__Aim of the exercise__
Copy every entry below verbatim, omitting the pictures.

___ Records for the exercise

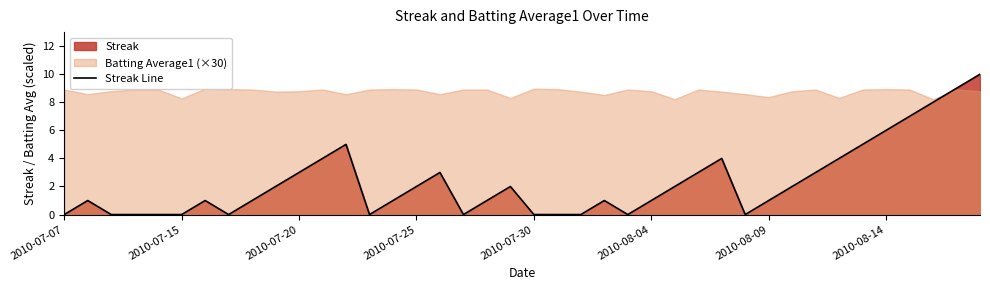

True or false: Streak Line has a value of 3 at 2010-07-20.

True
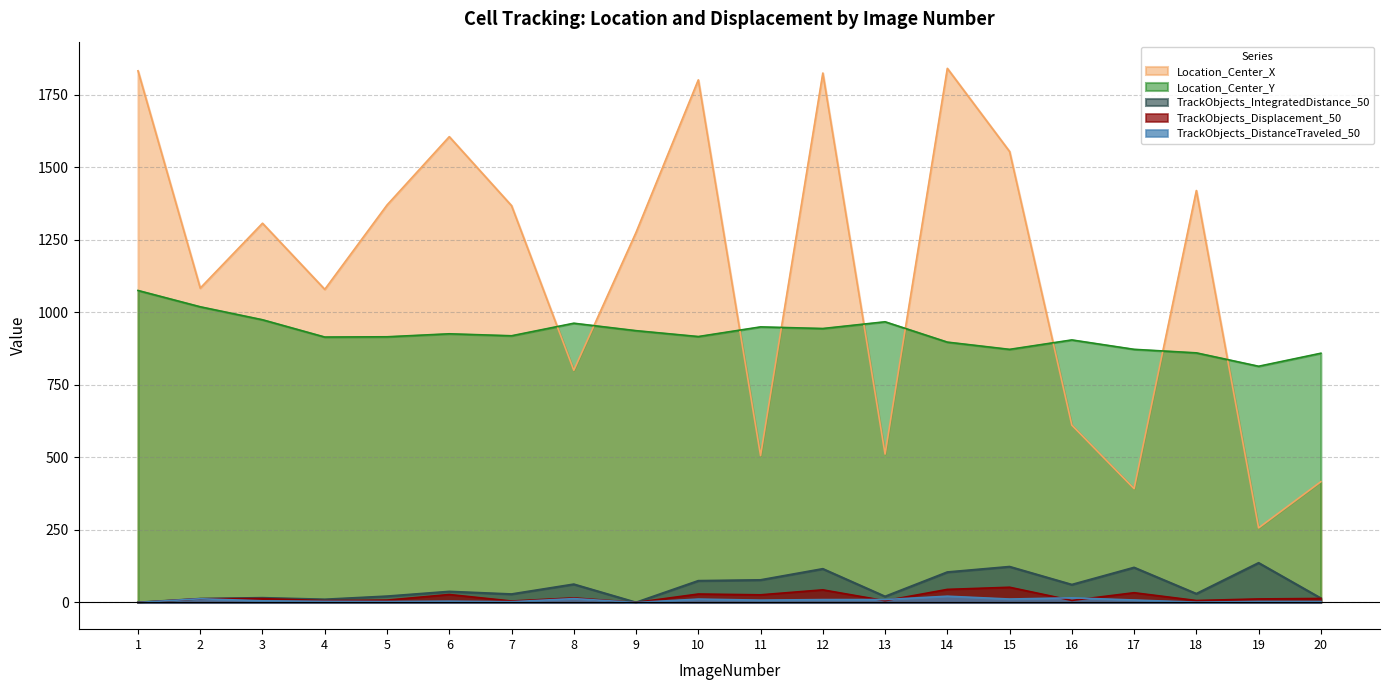

Between 12 and 14, which is larger?

14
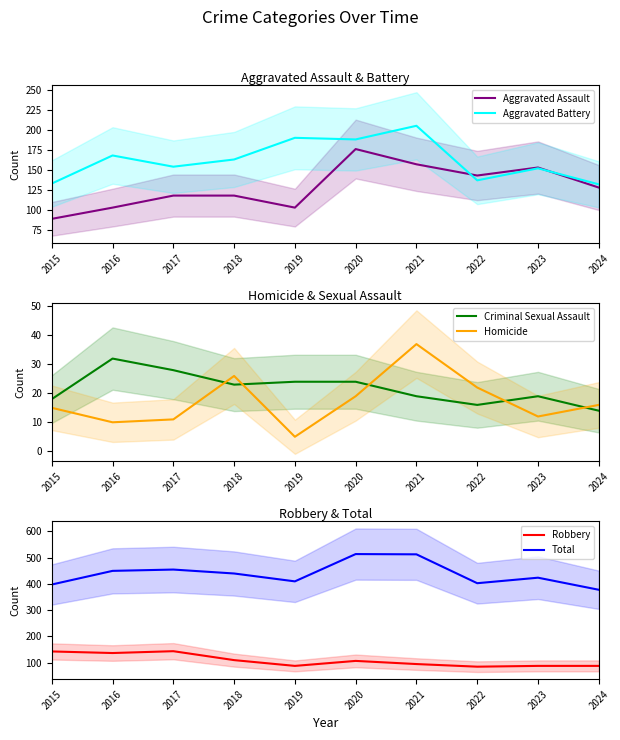

Where does the Criminal Sexual Assault series first go above 23?

2016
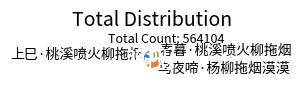

Does 乌夜啼·杨柳拖烟漠漠 account for over 50% of the chart?

No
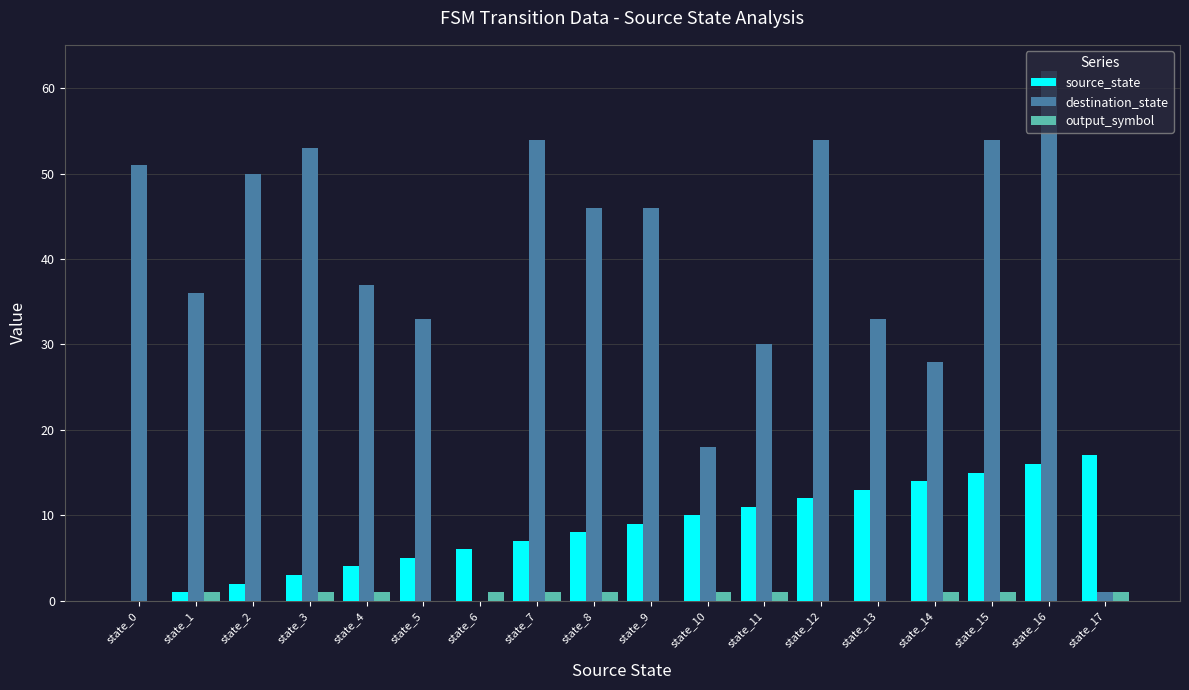

At which category does the chart reach its peak across all series?

state_16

______

__Exercise response__
True or false: Streak Line has a value of 3 at 2010-07-20.

True

Between 12 and 14, which is larger?

14

Where does the Criminal Sexual Assault series first go above 23?

2016

Does 乌夜啼·杨柳拖烟漠漠 account for over 50% of the chart?

No

At which category does the chart reach its peak across all series?

state_16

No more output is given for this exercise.